Jak się "zobacza" zarodnikowanie śluzowców i kolor wysypu? (bo ja nawet nie wiem, czym one, którą częścią swą, do diaska, sypią!)
Pewnie jak się jutro zabrązowi, to będę wiedziała, że to już;)
Jak to dobrze, że u nas, ludzi, ten proces przebiega bardziej... no, inaczej;-))))))
Jeśli to Fuligo septica to proces będzie tak wyglądał [bf#187580] jeśli nie to będziesz pewnie mile zaskoczona końcowym wyglądem. A może się zdarzyć że nowe warunki klimatyczne mu zaszkodzą i...;- (
Też kilka razy obserwowałem fuligo wpełzającego na grzybki i grzybki te ginęły - myślałem ze to robota śluzowca - ale skoro twierdzicie że śluzek żywi się bakteriami które zaatakowały grzyba - tedy trudno nie uznać tego tłumaczenia za prawdziwe - grzyb ginie bo zaatakowany, a śluzek ma się dobrze, bo pożywienia mu nie brakuje.
To Hypomyces. Zapewne H. chrysospermus, tylko w różnych stadiach rozwoju.
Na początku jest w stadium konidialnym. Produkuje jedynie konidiofory i konidia - to są pospolicie spotykane "zapleśniałe podgrzybki".
Następnym stadium jest tworzenie thick walled cells na szczytach trzonków konidialnych. W tym gatunku sa one właśnie takie ładne żółte.
Ze względu na rozkład porażonego owocnika raczej nie zaobserwujemy już tworzenia subiculum oraz owocników formy doskonałej. W tym rodzaju sa to perytecja, w tym gatunku sa one brązowe (+/- jasno).
Strona: grzyby.strefa.pl
Co fachowiec to fachowiec...;-) i wyjasniło się!
Przynajmniej (chyba) pośmiertnie zidentyfikowany!:-)))

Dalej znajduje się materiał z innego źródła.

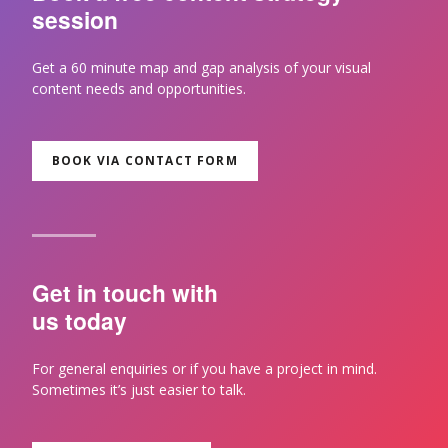
session
Get a 60 minute map and gap analysis of your visual
content needs and opportunities.
BOOK VIA CONTACT FORM
Get in touch with
us today
For general enquiries or if you have a project in mind.
Sometimes it’s just easier to talk.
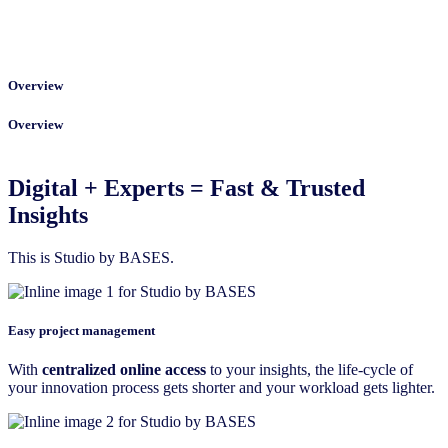
Overview
Overview
Digital + Experts = Fast & Trusted
Insights
This is Studio by BASES.
Easy project management
With
centralized online access
to your insights, the life-cycle of
your innovation process gets shorter and your workload gets lighter.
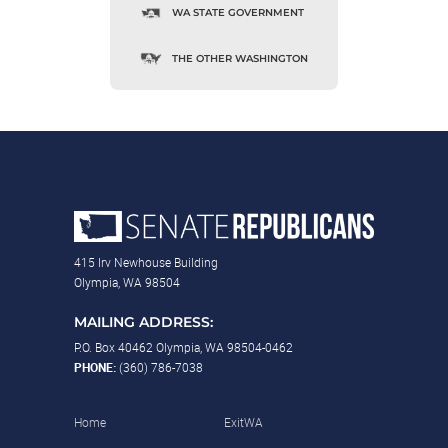
WA STATE GOVERNMENT
THE OTHER WASHINGTON
415 Irv Newhouse Building
Olympia, WA 98504
MAILING ADDRESS:
P.O. Box 40462 Olympia, WA 98504-0462
PHONE:
(360) 786-7038
Home
ExitWA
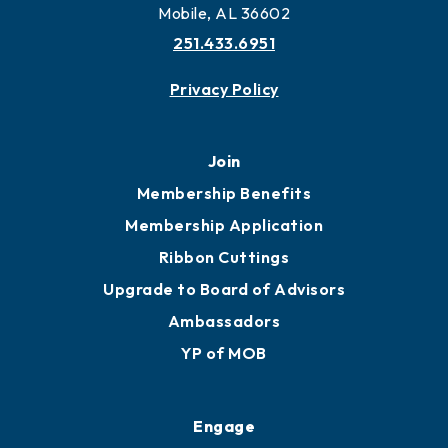
Mobile, AL 36602
251.433.6951
Privacy Policy
Join
Membership Benefits
Membership Application
Ribbon Cuttings
Upgrade to Board of Advisors
Ambassadors
YP of MOB
Engage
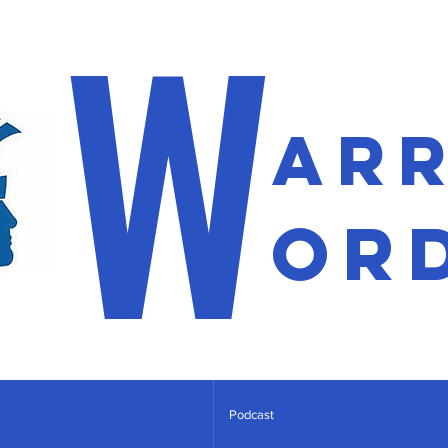
W
ar
or
Podcast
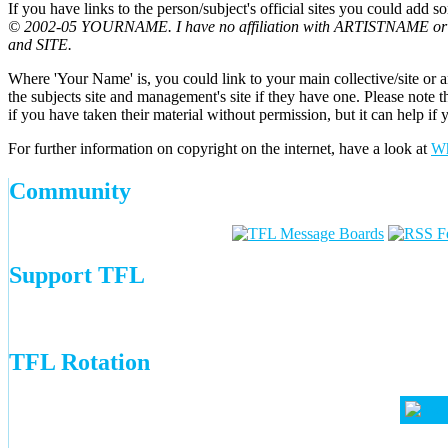
If you have links to the person/subject's official sites you could add s
© 2002-05 YOURNAME. I have no affiliation with ARTISTNAME or MA
and SITE.
Where 'Your Name' is, you could link to your main collective/site or an 
the subjects site and management's site if they have one. Please note
if you have taken their material without permission, but it can help if
For further information on copyright on the internet, have a look at
Wh
Community
Support TFL
TFL Rotation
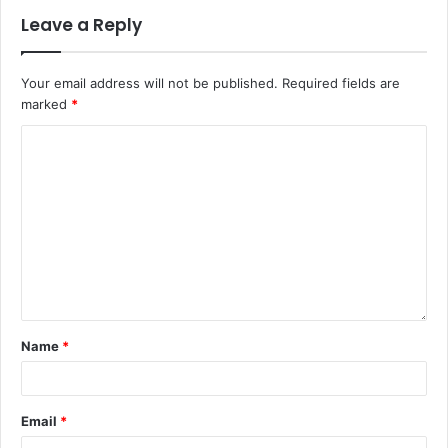
Leave a Reply
Your email address will not be published.
Required fields are
marked
*
Name
*
Email
*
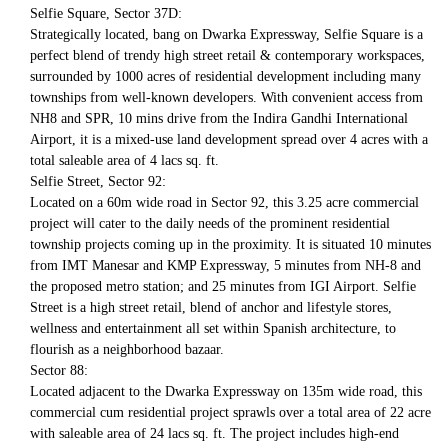
Selfie Square, Sector 37D:
Strategically located, bang on Dwarka Expressway, Selfie Square is a
perfect blend of trendy high street retail & contemporary workspaces,
surrounded by 1000 acres of residential development including many
townships from well-known developers. With convenient access from
NH8 and SPR, 10 mins drive from the Indira Gandhi International
Airport, it is a mixed-use land development spread over 4 acres with a
total saleable area of 4 lacs sq. ft.
Selfie Street, Sector 92:
Located on a 60m wide road in Sector 92, this 3.25 acre commercial
project will cater to the daily needs of the prominent residential
township projects coming up in the proximity. It is situated 10 minutes
from IMT Manesar and KMP Expressway, 5 minutes from NH-8 and
the proposed metro station; and 25 minutes from IGI Airport. Selfie
Street is a high street retail, blend of anchor and lifestyle stores,
wellness and entertainment all set within Spanish architecture, to
flourish as a neighborhood bazaar.
Sector 88:
Located adjacent to the Dwarka Expressway on 135m wide road, this
commercial cum residential project sprawls over a total area of 22 acre
with saleable area of 24 lacs sq. ft. The project includes high-end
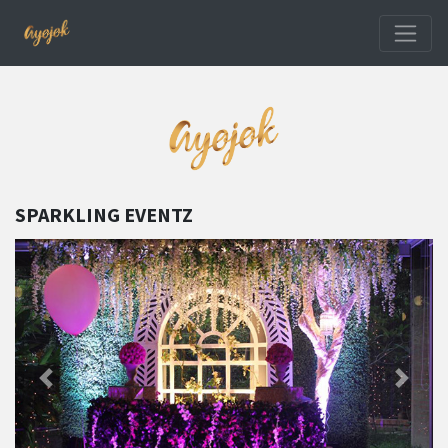
SPARKLING EVENTZ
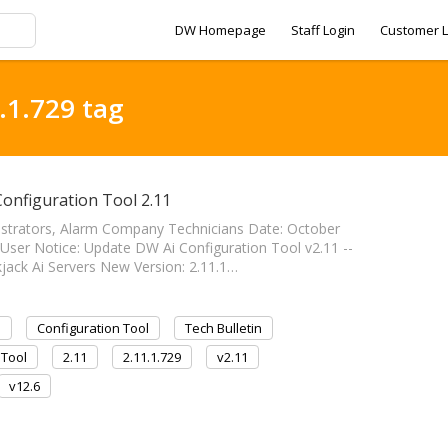
DW Homepage
Staff Login
Customer L
.1.729 tag
Configuration Tool 2.11
nistrators, Alarm Company Technicians Date: October
 User Notice: Update DW Ai Configuration Tool v2.11 --
lackjack Ai Servers New Version: 2.11.1…
I
Configuration Tool
Tech Bulletin
 Tool
2.11
2.11.1.729
v2.11
v12.6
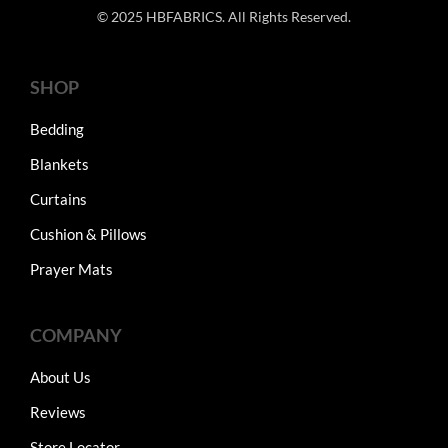
© 2025 HBFABRICS. All Rights Reserved.
SHOP
Bedding
Blankets
Curtains
Cushion & Pillows
Prayer Mats
COMPANY
About Us
Reviews
Store Locator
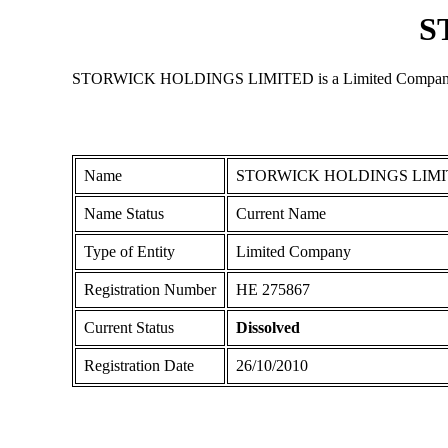
S
STORWICK HOLDINGS LIMITED is a Limited Company registe
Name
STORWICK HOLDINGS LIM
Name Status
Current Name
Type of Entity
Limited Company
Registration Number
ΗΕ 275867
Current Status
Dissolved
Registration Date
26/10/2010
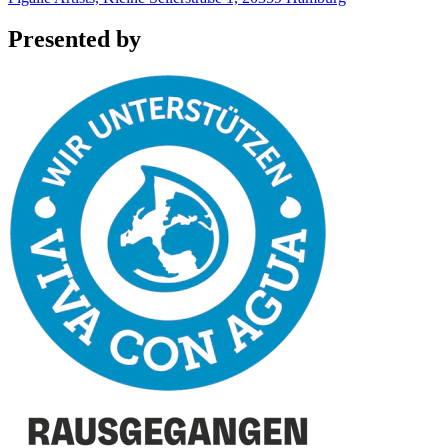
Presented by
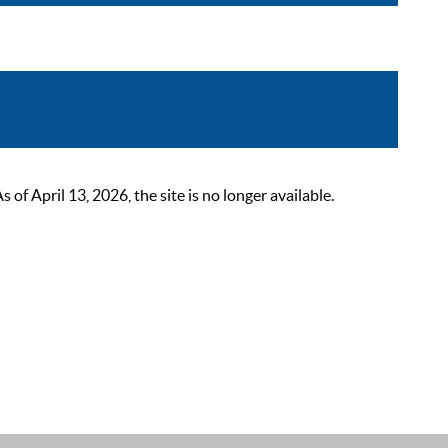
 April 13, 2026, the site is no longer available.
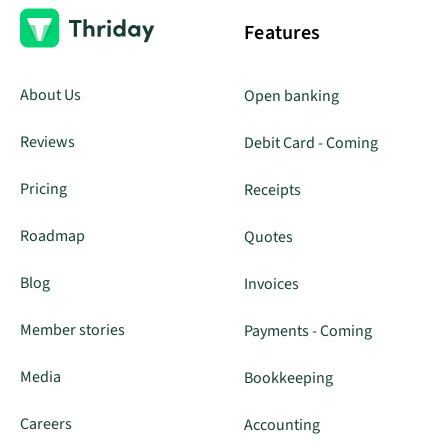
Features
About Us
Open banking
Reviews
Debit Card - Coming
Pricing
Receipts
Roadmap
Quotes
Blog
Invoices
Member stories
Payments - Coming
Media
Bookkeeping
Careers
Accounting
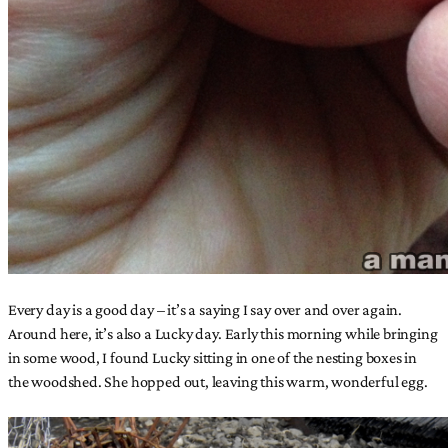
Every day is a good day – it’s a saying I say over and over again.
Around here, it’s also a Lucky day. Early this morning while bringing
in some wood, I found Lucky sitting in one of the nesting boxes in
the woodshed. She hopped out, leaving this warm, wonderful egg.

Jutro chyba sfocę powstałą kombinację międzygatunkową. Wygląda na to, że ostatecznie wygrywa grzybek. Tyle tylko, że nie ten pierwszy. Pan śluzowiec był superżółty i optymistyczny non stop. Pomna uwag Romka, dałam mu więcej świeżego powietrza, wciąż wydawał się "cool, jest super", fajnie się rozżółciał, lecz nagle wczoraj (nie zauważyłam kiedy) dość mocno się "wybrązowił". I jakby troszkę "zmumifikował". A przed chwilą właśnie zauważyłam delikatniutką pajęczynkę, puszek na powierzchni... To wygląda raczej nieśluzowcowato, mocno nieśluzowcowato.
Chyba śluzowiec na grzybku i grzybek na obojgu...
Zobaczymy, co z tego wyrośnie:-)))
Niestety, nie zobaczymy. Mam nadzieję, że zacznie nowe, wspaniałe życie na bogatym w biomasę wysypisku śmieci.
Podczas przygotowywania do zdjęć postawiłam go na biurku. Prześlizgując się jak zwykle między tym meblem a trenażerem, zahaczyłam zbyt luźną szatą o szklany spodek i... tak się zakończyła historia udomowienia śluzowca.
W odłamkach szkła, na parkiecie i dywaniku pod stukilogramowym potworem EL8 CrossTrainer.
Cóż, szkoda... Ale mam wrażenie, że niedługo znajdę sobie nowego.
To takie wdzięczne i niekłopotliwe "zwierzątko";-)))
Szkoda...;- (
Paula, Hypomyces to grzyb a nie śluzowiec......
Ups... Faktycznie. Czyli stracone trzy grzybki, śluzowców brak. Ale "ten żółty", czyli Hypomyces, spełniał wszystkie kryteria wdzięcznego i niekłopotliwego, do udomowienia. Może tylko nie "zwierzątka", a grzybka...
Hej!!!... myślę, że jednak nie mamy tu do czynienia ze śluzowcem. Jadąc na Zlot zatrzymałem się na chwilę przy lesie dla rozprostowania kości i cóż widzę???... wypisz wymaluj grzybek ze zdjęcia Pauli (fotka pierwsza) Xerocomus subtomentosus, też mocno porażony. Ma on hymenofor jaskrawożółty (w kolorze właśnie Fuligo septica) - był w całkowitym stanie rozkładu rozsypując się dookoła. Przyjrzałem mu się z bliska szukając śladów Fuligo.
Zupełny brak, ale zmyłka niesamowita. Może w przypadku grzybka Pauli było podobnie???